++++ MATERIAL TO PROCESS
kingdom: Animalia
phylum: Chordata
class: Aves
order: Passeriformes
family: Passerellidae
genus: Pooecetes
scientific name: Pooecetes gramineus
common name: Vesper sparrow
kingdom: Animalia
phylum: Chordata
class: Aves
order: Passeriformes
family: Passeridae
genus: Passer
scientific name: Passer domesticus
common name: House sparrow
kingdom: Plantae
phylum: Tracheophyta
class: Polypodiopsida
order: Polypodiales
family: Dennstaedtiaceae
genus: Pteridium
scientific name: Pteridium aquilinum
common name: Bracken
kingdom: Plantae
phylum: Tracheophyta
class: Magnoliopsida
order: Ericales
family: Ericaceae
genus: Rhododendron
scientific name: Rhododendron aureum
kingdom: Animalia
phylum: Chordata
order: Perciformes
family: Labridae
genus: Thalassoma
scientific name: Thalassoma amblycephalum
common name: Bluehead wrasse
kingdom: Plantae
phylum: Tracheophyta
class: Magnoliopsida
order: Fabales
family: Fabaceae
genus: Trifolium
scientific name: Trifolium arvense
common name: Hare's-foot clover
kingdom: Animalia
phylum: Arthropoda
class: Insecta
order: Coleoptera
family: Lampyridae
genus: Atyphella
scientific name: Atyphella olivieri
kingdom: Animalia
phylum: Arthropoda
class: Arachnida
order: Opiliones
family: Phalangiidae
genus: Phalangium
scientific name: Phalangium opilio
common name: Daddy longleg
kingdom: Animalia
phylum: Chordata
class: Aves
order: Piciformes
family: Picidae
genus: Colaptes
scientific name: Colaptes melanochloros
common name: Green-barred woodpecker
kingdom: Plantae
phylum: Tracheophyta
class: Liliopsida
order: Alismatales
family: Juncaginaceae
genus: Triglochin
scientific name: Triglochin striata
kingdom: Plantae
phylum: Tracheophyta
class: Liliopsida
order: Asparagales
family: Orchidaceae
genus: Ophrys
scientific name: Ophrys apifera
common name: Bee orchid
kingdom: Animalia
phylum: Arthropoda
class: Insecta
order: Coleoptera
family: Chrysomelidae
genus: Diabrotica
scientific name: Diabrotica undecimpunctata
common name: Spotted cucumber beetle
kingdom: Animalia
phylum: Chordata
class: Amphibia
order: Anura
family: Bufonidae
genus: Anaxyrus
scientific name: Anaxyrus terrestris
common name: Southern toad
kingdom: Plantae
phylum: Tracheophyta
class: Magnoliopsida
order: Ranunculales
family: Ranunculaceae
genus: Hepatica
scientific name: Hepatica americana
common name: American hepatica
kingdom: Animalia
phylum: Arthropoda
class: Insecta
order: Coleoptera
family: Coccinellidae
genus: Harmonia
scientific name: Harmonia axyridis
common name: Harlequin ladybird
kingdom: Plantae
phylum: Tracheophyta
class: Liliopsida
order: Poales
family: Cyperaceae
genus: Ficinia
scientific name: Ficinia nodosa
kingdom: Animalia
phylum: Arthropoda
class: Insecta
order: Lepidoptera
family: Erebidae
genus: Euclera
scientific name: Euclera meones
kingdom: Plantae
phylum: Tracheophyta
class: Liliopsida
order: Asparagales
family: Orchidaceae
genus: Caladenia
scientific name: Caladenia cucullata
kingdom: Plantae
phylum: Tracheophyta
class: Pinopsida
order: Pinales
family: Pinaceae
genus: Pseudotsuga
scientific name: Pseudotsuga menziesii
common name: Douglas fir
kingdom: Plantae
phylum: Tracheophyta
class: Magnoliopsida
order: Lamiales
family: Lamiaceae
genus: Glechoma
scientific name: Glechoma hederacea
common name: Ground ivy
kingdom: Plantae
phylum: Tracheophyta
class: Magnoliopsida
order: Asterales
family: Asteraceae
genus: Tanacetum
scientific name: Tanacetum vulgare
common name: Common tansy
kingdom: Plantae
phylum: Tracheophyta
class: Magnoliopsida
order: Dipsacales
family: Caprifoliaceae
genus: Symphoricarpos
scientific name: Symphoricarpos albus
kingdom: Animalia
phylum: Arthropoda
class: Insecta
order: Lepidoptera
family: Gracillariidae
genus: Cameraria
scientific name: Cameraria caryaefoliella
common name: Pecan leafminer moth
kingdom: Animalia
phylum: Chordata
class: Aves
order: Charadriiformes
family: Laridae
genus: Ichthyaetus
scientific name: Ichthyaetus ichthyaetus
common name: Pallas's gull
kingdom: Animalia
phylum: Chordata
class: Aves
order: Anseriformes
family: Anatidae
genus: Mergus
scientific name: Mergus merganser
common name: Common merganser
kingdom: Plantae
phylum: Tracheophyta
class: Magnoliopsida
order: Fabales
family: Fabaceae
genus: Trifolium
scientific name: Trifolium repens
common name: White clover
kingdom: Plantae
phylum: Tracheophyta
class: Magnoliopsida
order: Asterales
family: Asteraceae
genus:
++++++++
Express every line of the items above as a JSON list of strings, one string per line, with blank lines omitted.

COMPLETED EXERCISE -
[
  "kingdom: Animalia",
  "phylum: Chordata",
  "class: Aves",
  "order: Passeriformes",
  "family: Passerellidae",
  "genus: Pooecetes",
  "scientific name: Pooecetes gramineus",
  "common name: Vesper sparrow",
  "kingdom: Animalia",
  "phylum: Chordata",
  "class: Aves",
  "order: Passeriformes",
  "family: Passeridae",
  "genus: Passer",
  "scientific name: Passer domesticus",
  "common name: House sparrow",
  "kingdom: Plantae",
  "phylum: Tracheophyta",
  "class: Polypodiopsida",
  "order: Polypodiales",
  "family: Dennstaedtiaceae",
  "genus: Pteridium",
  "scientific name: Pteridium aquilinum",
  "common name: Bracken",
  "kingdom: Plantae",
  "phylum: Tracheophyta",
  "class: Magnoliopsida",
  "order: Ericales",
  "family: Ericaceae",
  "genus: Rhododendron",
  "scientific name: Rhododendron aureum",
  "kingdom: Animalia",
  "phylum: Chordata",
  "order: Perciformes",
  "family: Labridae",
  "genus: Thalassoma",
  "scientific name: Thalassoma amblycephalum",
  "common name: Bluehead wrasse",
  "kingdom: Plantae",
  "phylum: Tracheophyta",
  "class: Magnoliopsida",
  "order: Fabales",
  "family: Fabaceae",
  "genus: Trifolium",
  "scientific name: Trifolium arvense",
  "common name: Hare's-foot clover",
  "kingdom: Animalia",
  "phylum: Arthropoda",
  "class: Insecta",
  "order: Coleoptera",
  "family: Lampyridae",
  "genus: Atyphella",
  "scientific name: Atyphella olivieri",
  "kingdom: Animalia",
  "phylum: Arthropoda",
  "class: Arachnida",
  "order: Opiliones",
  "family: Phalangiidae",
  "genus: Phalangium",
  "scientific name: Phalangium opilio",
  "common name: Daddy longleg",
  "kingdom: Animalia",
  "phylum: Chordata",
  "class: Aves",
  "order: Piciformes",
  "family: Picidae",
  "genus: Colaptes",
  "scientific name: Colaptes melanochloros",
  "common name: Green-barred woodpecker",
  "kingdom: Plantae",
  "phylum: Tracheophyta",
  "class: Liliopsida",
  "order: Alismatales",
  "family: Juncaginaceae",
  "genus: Triglochin",
  "scientific name: Triglochin striata",
  "kingdom: Plantae",
  "phylum: Tracheophyta",
  "class: Liliopsida",
  "order: Asparagales",
  "family: Orchidaceae",
  "genus: Ophrys",
  "scientific name: Ophrys apifera",
  "common name: Bee orchid",
  "kingdom: Animalia",
  "phylum: Arthropoda",
  "class: Insecta",
  "order: Coleoptera",
  "family: Chrysomelidae",
  "genus: Diabrotica",
  "scientific name: Diabrotica undecimpunctata",
  "common name: Spotted cucumber beetle",
  "kingdom: Animalia",
  "phylum: Chordata",
  "class: Amphibia",
  "order: Anura",
  "family: Bufonidae",
  "genus: Anaxyrus",
  "scientific name: Anaxyrus terrestris",
  "common name: Southern toad",
  "kingdom: Plantae",
  "phylum: Tracheophyta",
  "class: Magnoliopsida",
  "order: Ranunculales",
  "family: Ranunculaceae",
  "genus: Hepatica",
  "scientific name: Hepatica americana",
  "common name: American hepatica",
  "kingdom: Animalia",
  "phylum: Arthropoda",
  "class: Insecta",
  "order: Coleoptera",
  "family: Coccinellidae",
  "genus: Harmonia",
  "scientific name: Harmonia axyridis",
  "common name: Harlequin ladybird",
  "kingdom: Plantae",
  "phylum: Tracheophyta",
  "class: Liliopsida",
  "order: Poales",
  "family: Cyperaceae",
  "genus: Ficinia",
  "scientific name: Ficinia nodosa",
  "kingdom: Animalia",
  "phylum: Arthropoda",
  "class: Insecta",
  "order: Lepidoptera",
  "family: Erebidae",
  "genus: Euclera",
  "scientific name: Euclera meones",
  "kingdom: Plantae",
  "phylum: Tracheophyta",
  "class: Liliopsida",
  "order: Asparagales",
  "family: Orchidaceae",
  "genus: Caladenia",
  "scientific name: Caladenia cucullata",
  "kingdom: Plantae",
  "phylum: Tracheophyta",
  "class: Pinopsida",
  "order: Pinales",
  "family: Pinaceae",
  "genus: Pseudotsuga",
  "scientific name: Pseudotsuga menziesii",
  "common name: Douglas fir",
  "kingdom: Plantae",
  "phylum: Tracheophyta",
  "class: Magnoliopsida",
  "order: Lamiales",
  "family: Lamiaceae",
  "genus: Glechoma",
  "scientific name: Glechoma hederacea",
  "common name: Ground ivy",
  "kingdom: Plantae",
  "phylum: Tracheophyta",
  "class: Magnoliopsida",
  "order: Asterales",
  "family: Asteraceae",
  "genus: Tanacetum",
  "scientific name: Tanacetum vulgare",
  "common name: Common tansy",
  "kingdom: Plantae",
  "phylum: Tracheophyta",
  "class: Magnoliopsida",
  "order: Dipsacales",
  "family: Caprifoliaceae",
  "genus: Symphoricarpos",
  "scientific name: Symphoricarpos albus",
  "kingdom: Animalia",
  "phylum: Arthropoda",
  "class: Insecta",
  "order: Lepidoptera",
  "family: Gracillariidae",
  "genus: Cameraria",
  "scientific name: Cameraria caryaefoliella",
  "common name: Pecan leafminer moth",
  "kingdom: Animalia",
  "phylum: Chordata",
  "class: Aves",
  "order: Charadriiformes",
  "family: Laridae",
  "genus: Ichthyaetus",
  "scientific name: Ichthyaetus ichthyaetus",
  "common name: Pallas's gull",
  "kingdom: Animalia",
  "phylum: Chordata",
  "class: Aves",
  "order: Anseriformes",
  "family: Anatidae",
  "genus: Mergus",
  "scientific name: Mergus merganser",
  "common name: Common merganser",
  "kingdom: Plantae",
  "phylum: Tracheophyta",
  "class: Magnoliopsida",
  "order: Fabales",
  "family: Fabaceae",
  "genus: Trifolium",
  "scientific name: Trifolium repens",
  "common name: White clover",
  "kingdom: Plantae",
  "phylum: Tracheophyta",
  "class: Magnoliopsida",
  "order: Asterales",
  "family: Asteraceae",
  "genus:"
]